Efforts to pass a federal data privacy law have dragged on for many years. During that time, unrelenting technological advancement simultaneously has produced new innovations that amplify calls for clear rules and complicated congressional conversations that might lead to such legislation. Artificial Intelligence (AI) is the latest such instigator/troublemaker.
Generative AI offerings – such as OpenAI's ChatGPT, Google's Gemini, and Meta AI – depend upon Large Language Models (LLMs) trained on massive amounts of data. The more data used to train the LLM, the better the results. Consequently, generative AI raises substantial questions relating to privacy. (By way of example, the image below was created with OpenAI's DALL-E using the prompt "create an image of generative AI and data privacy.")

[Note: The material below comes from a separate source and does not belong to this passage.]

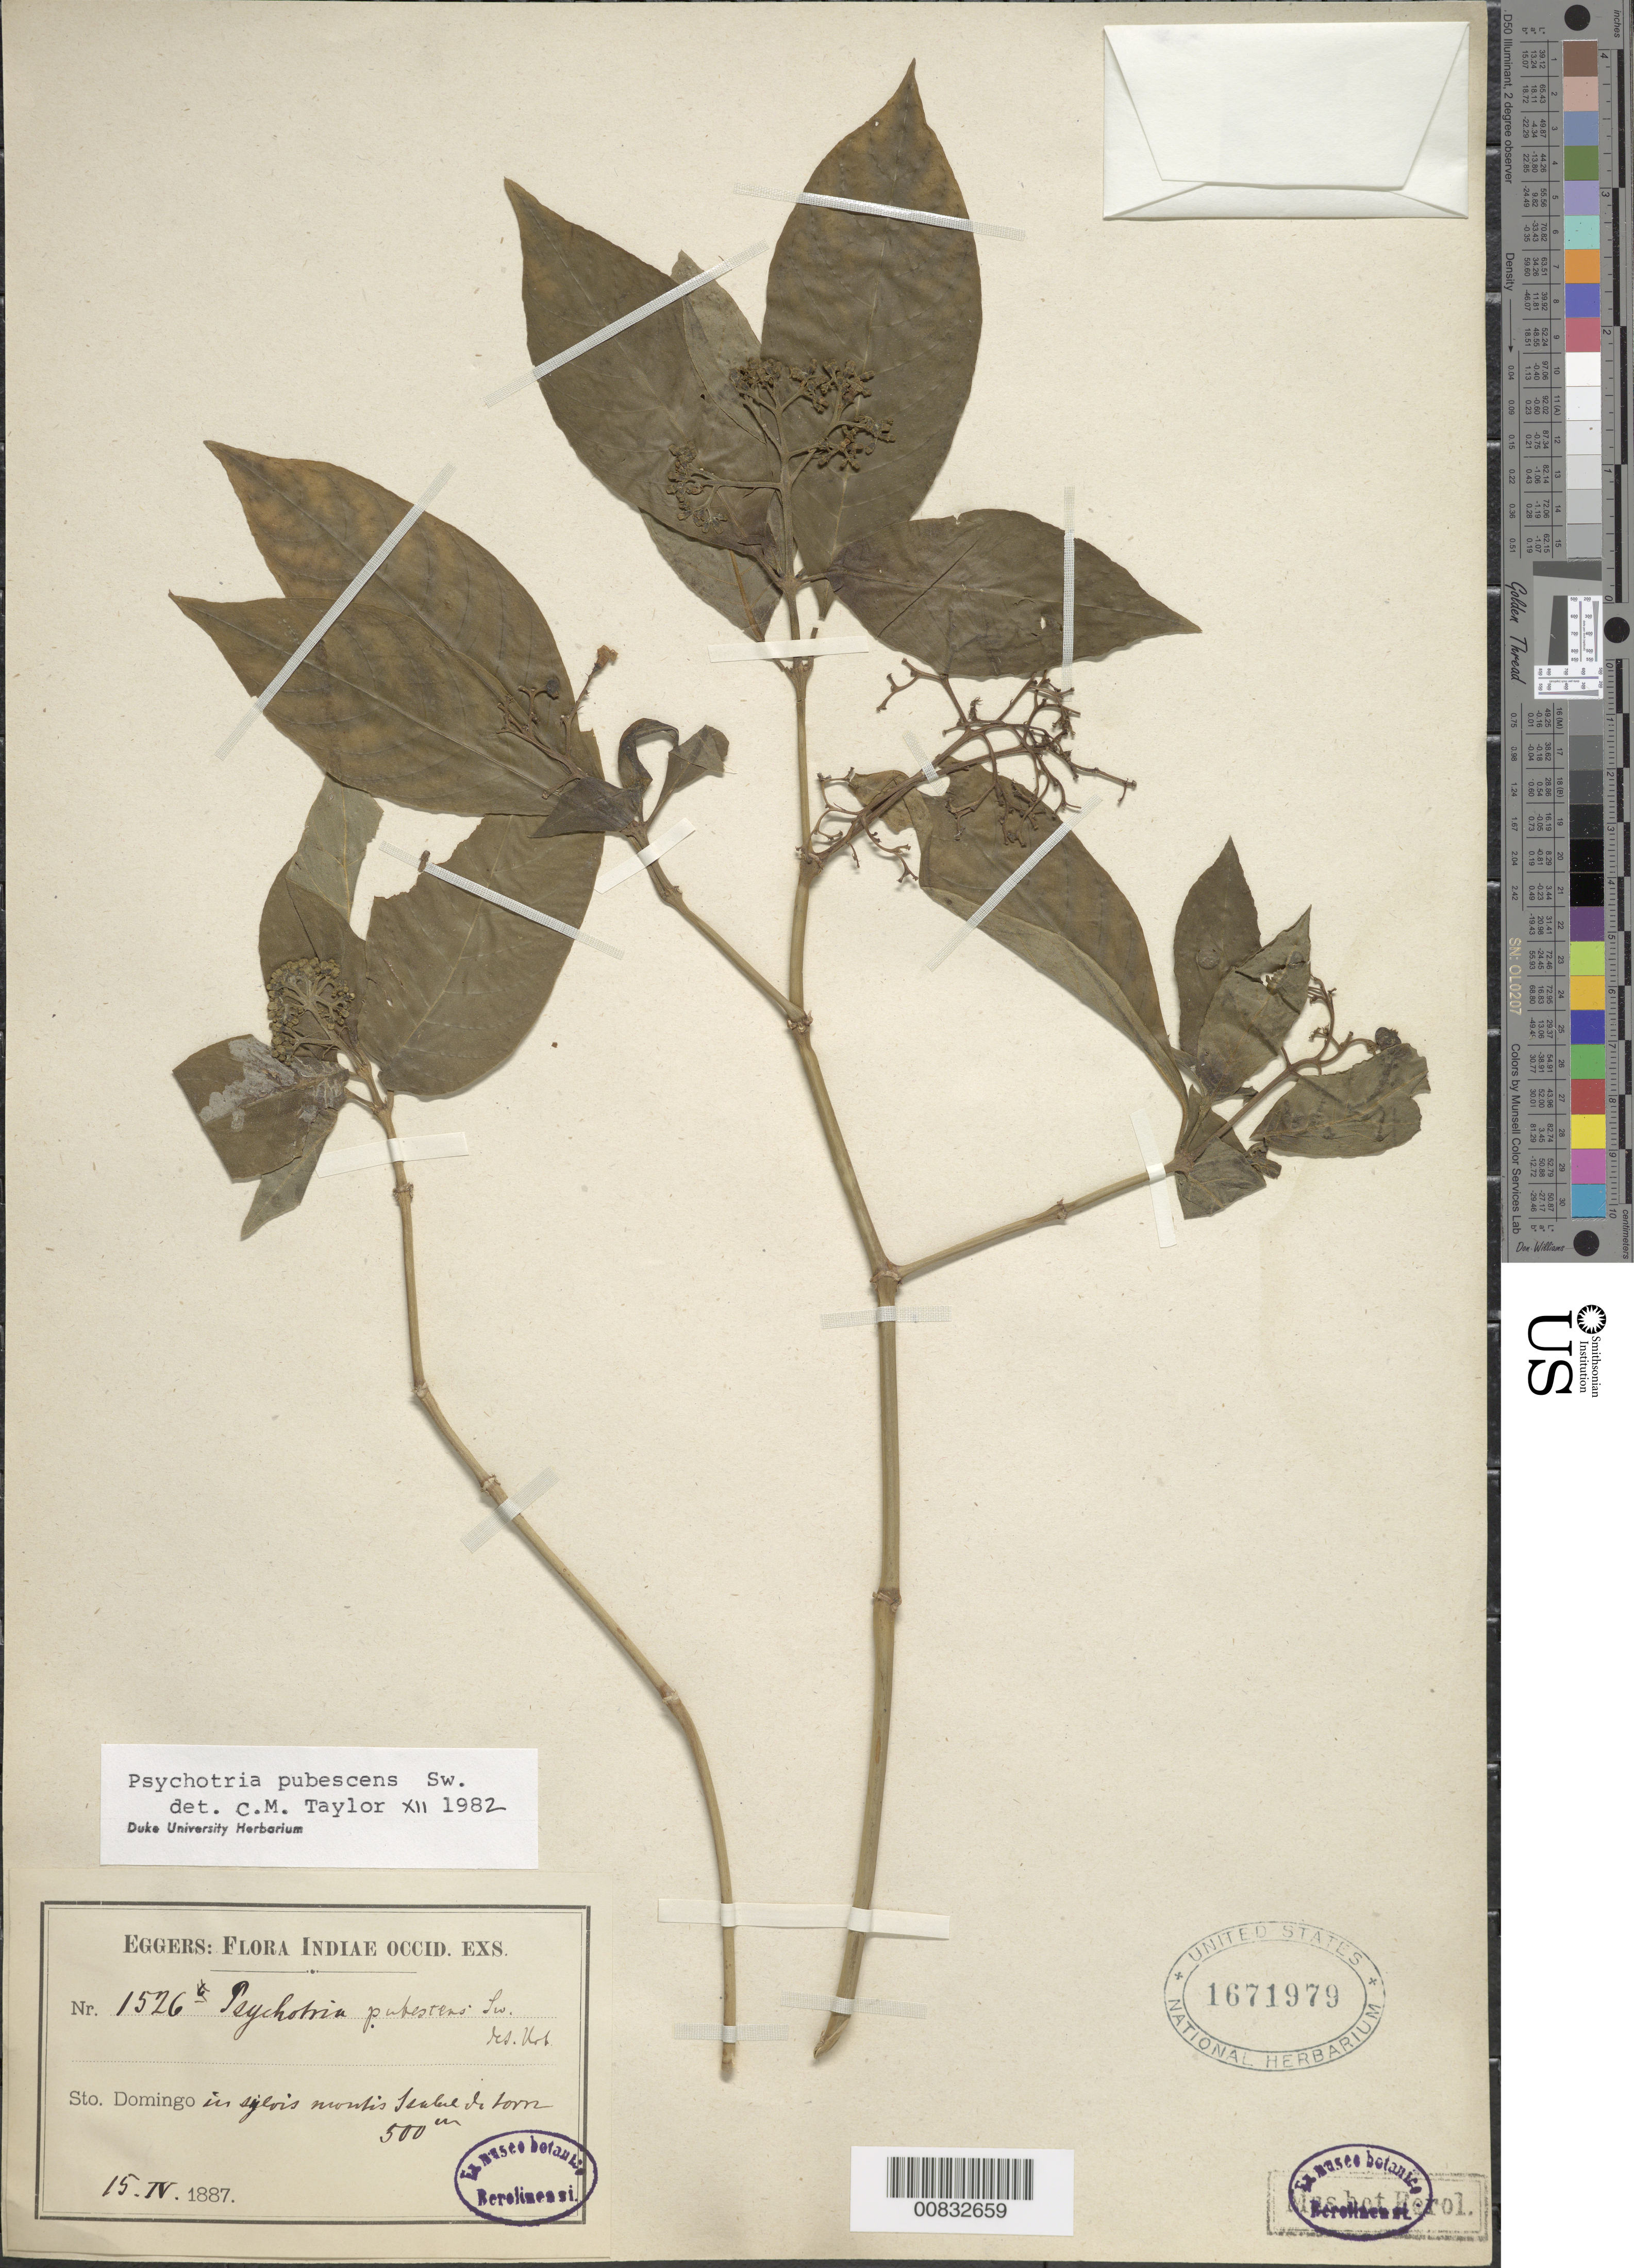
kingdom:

In her Opening Statement regarding a recent Senate Commerce, Science and Transportation Committee hearing titled "The Need to Protect Americans' Privacy and the AI Accelerant," Chair Maria Cantwell (D-WA) wrote that "[w]e are being surveilled … tracked online in the real world, through connected devices. And now, when you add AI, it is like putting fuel on a campfire in the middle of a windstorm." AI, she argued, "increases the need for passing legislation soon."
This heightened concern, however, to date has not generated legislative progress on data privacy. The American Privacy Rights Act of 2024, about which I wrote in "Congressional Leaders Return Privacy to the Front Burner," an April 2024 Perspectives from FSF Scholars, has yet to advance beyond a discussion draft. It was scheduled for markup by the House Energy and Commerce Committee on June 27, 2024, but that markup was cancelled at the last minute, a development I described in a post to the Free State Foundation's blog.
Prompting an unsettling sense of déjà vu, already one state has taken stalled congressional matters into its own hands. On May 17, 2024, Colorado Governor Jared Polis signed into law Senate Bill 24-205, "Concerning Consumer Protections in Interactions with Artificial Intelligence Systems."
Broadly speaking, Senate Bill 24-205, which goes into effect on February 1, 2026, requires that developers of "high-risk" AI systems "use reasonable care to protect consumers from any known or reasonably foreseeable risks of algorithmic discrimination."
We shall see if other states follow Colorado's lead – and, if so, whether another unwanted privacy-related "patchwork" emerges.